Die Hand bewegt sich über den Tisch und die Finger führen Klicks aus - auf dem Bildschirm reagiert der Mauszeiger. Eine Maus gibt es aber nicht, stattdessen beobachtet bei Mouseless eine Infrarotkamera die Hand des Nutzers und übersetzt ihre Bewegungen und Gesten in Steuerbefehle.Der funktionsfähige Mouseless-Prototyp vom MIT Media Lab macht die Maus überflüssig. Die Bewegungen bleiben aber die gleichen, die Hand wird auf dem Tisch bewegt, als ob sie auf einer Maus liegen würde. Wenn die Finger auf die Unterlage tippen, wird das als Mausklick interpretiert.
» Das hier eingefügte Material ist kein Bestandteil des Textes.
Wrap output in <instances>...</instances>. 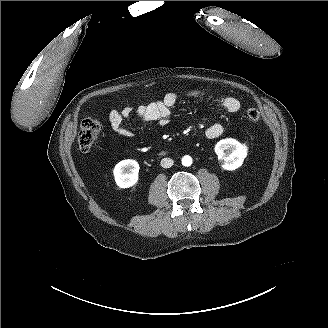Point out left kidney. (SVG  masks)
I'll return each instance as SVG.
<instances>
[{
    "label": "left kidney",
    "mask_w": 328,
    "mask_h": 328,
    "mask_svg": "<svg viewBox=\"0 0 328 328\" xmlns=\"http://www.w3.org/2000/svg\"><path fill=\"white\" fill-rule=\"evenodd\" d=\"M247 150V146L232 138L220 140L215 145L218 160L225 170H235L240 167L247 156Z\"/></svg>",
    "instance_id": "obj_1"
}]
</instances>
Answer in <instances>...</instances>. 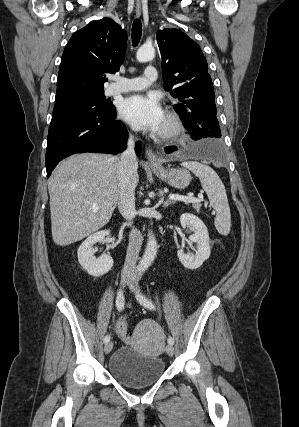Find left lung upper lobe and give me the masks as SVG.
I'll return each mask as SVG.
<instances>
[{
    "mask_svg": "<svg viewBox=\"0 0 299 427\" xmlns=\"http://www.w3.org/2000/svg\"><path fill=\"white\" fill-rule=\"evenodd\" d=\"M162 57L164 86L177 99L175 111L180 115L193 108L211 112L212 130L221 137L216 118L213 84L205 56L195 41L178 29H163L156 34Z\"/></svg>",
    "mask_w": 299,
    "mask_h": 427,
    "instance_id": "obj_1",
    "label": "left lung upper lobe"
}]
</instances>
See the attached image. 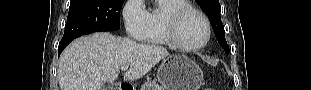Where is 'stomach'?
Wrapping results in <instances>:
<instances>
[{
    "instance_id": "stomach-1",
    "label": "stomach",
    "mask_w": 311,
    "mask_h": 90,
    "mask_svg": "<svg viewBox=\"0 0 311 90\" xmlns=\"http://www.w3.org/2000/svg\"><path fill=\"white\" fill-rule=\"evenodd\" d=\"M164 90H198L203 82L200 67L185 55L165 58L157 72Z\"/></svg>"
}]
</instances>
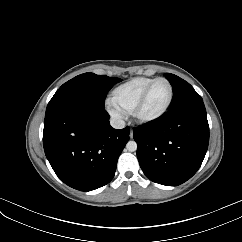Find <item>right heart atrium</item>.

Die Gestenerkennung erfolgt über einen Infrarotlaser und eine Infrarotkamera mit einem Materialwert von etwa 20 US-Dollar. Den Prototyp hat der Doktorand und Forschungsassistent Pranav Mistry hinter einen Notebook-Bildschirm geklemmt - der Laser beleuchtet den Teil des Tisches, auf dem die Hand liegt.
Wenn sich die Hand oder die Finger bewegen, bekommt die Kamera das durch die Veränderung der Anordnung und Lage der Infrarotpunkte mit. Mittels Bildanalyse werden diese Veränderungen passend auf den Mauszeiger übertragen und Klicks erkannt. Auch andere Gesten sollen sich so realisieren lassen.
In einem Demonstrationsvideo ist zu sehen, dass es bei der Erkennung noch eine leichte Verzögerung gibt. Dennoch funktioniert die gewohnte Mausbedienung offenbar auch ohne Maus gut - was das Ziel des Projekts ist.
Pranav Mistry ist kein Unbekannter - er hat bereits mit seiner Gestensteuerung Sixth-Sense auf einer TED-Veranstaltung das Publikum beeindruckt. Bei Sixth Sense kombinierten Mistry und Kollegen von der Fluid Interfaces Group einen Computer, eine Kamera und einen Pico-Projektor - und machten damit beliebige Objekte zum Display und zur Bedienoberfläche. Für einen Anruf wird einfach auf die Handfläche ein Nummerfeld, auf ein Flugticket aktuelle Daten eingeblendet, Bilder auf gedruckten Zeitungen werden durch Filme ersetzt und ein Stück Papier wird zum Internet-Tablet oder zum Lenkrad und Display für ein Rennspiel.